Tuesday, July 15, 2008

Challenge #3: RECYCLE the Basics

Dumpster divers can sure make a profit in my neighborhood.

I live in a city block that has an alley behind my garage. This alley is also used by the people that live behind us. The alley has dumpsters every 3 or 4 houses. Some of the dumpsters are for “yard waste only.” The other dumpsters are for household trash.

When I take my trash out, I am often shocked to see garbage bags full of aluminum cans and a few party plates or napkins. Someone on my block is certainly not recycling even the most basic items!

Our city has at least two recycling options for its residents. One option is to pay for weekly curbside pick-up. The other is to collect recyclables and drive them over to a city park where there are 18-wheeler-sized dumpsters in which to sort mixed containers, paper, and cardboard.. This is the option that my family uses, because we take our dog so that she gets a weekend car ride and walk in a different park. We ask her “Do you wanna go for recycling?” and she runs to the car.

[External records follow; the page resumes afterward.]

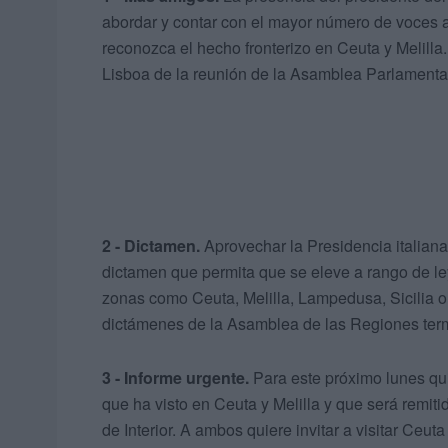
abordar y contar con el mayor número de voces 
reconozca el hecho fronterizo en Ceuta y Melilla
Lisboa de la reunión de la Asamblea Parlamentar
2 - Dictamen.
Aprovechar la Presidencia italian
dictamen que permita que se eleve a rango de le
zonas como Ceuta, Melilla, Lampedusa, Sicilia o l
dictámenes de la Asamblea de las Regiones ter
3 - Informe urgente.
Para este próximo lunes qui
que ha visto en Ceuta y Melilla y que será remit
de Interior. A ambos quiere invitar a visitar Ceu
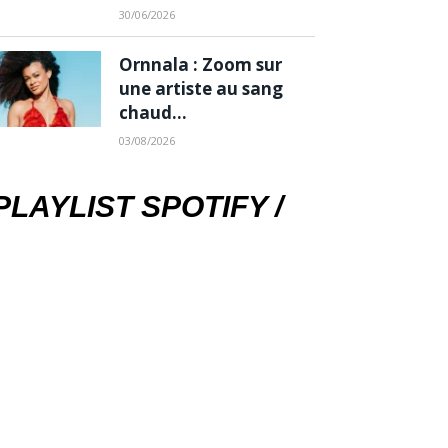
30/06/2026
Ornnala : Zoom sur
une artiste au sang
chaud…
03/08/2026
PLAYLIST SPOTIFY /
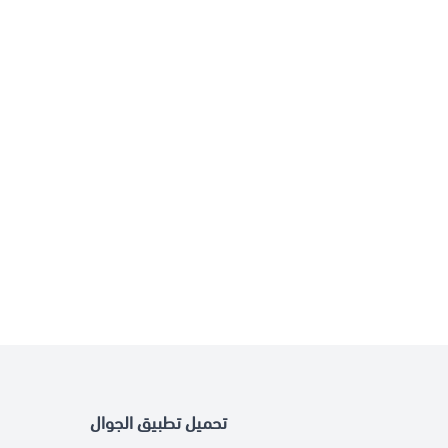
تحميل تطبيق الجوال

Obviously we already recycle, but I want to be more comprehensive and also follow the guidelines a little better. We are not great at washing things out or removing caps (although we use very few soda or water bottles).

From what I can tell, our city has a thorough recycling program. We can send all plastics except #6. We can recycle aluminum, glass and steel. They do not accept aluminum food plates or foil. We can recycle cereal boxes, cardboard, Kraft paper (like grocery bags-with the cardboard), newspaper, and junk mail. I shred all incoming mail envelopes and anything with personal info or addresses, and chuck the shredded paper into the recycling dumpster.

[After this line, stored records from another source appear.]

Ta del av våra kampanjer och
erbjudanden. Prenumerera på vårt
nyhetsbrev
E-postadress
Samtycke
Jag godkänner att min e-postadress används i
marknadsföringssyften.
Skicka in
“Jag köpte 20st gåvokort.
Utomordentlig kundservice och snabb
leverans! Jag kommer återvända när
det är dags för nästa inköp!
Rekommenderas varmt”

To me, this is just as easy as taking out the trash. We have two recycling bins on our back porch, off the kitchen. It neither stinks nor attracts ants.

I just need to find somewhere to recycle #6 plastic or stop buying foods packaged in this material. I also have to figure out what to do with egg cartons (I think one of the grocery stores accepts these). I don’t use Styrofoam.

I also want to be more organized in harder to recycle items like batteries and compact fluorescent bulbs. This will be a separate challenge!

Please, join me and challenge yourself to be a better recycler! Please, share with us in comments how you make your recycling efforts easy.


RECYCLE. Need I say more?


I am planning to challenge my alley neighbors to recycle more. I will post my “plan” in a few weeks. Until then, I will rely on the dumpster divers to pick out the recyclable metals, which they turn in at the junk yard for cash.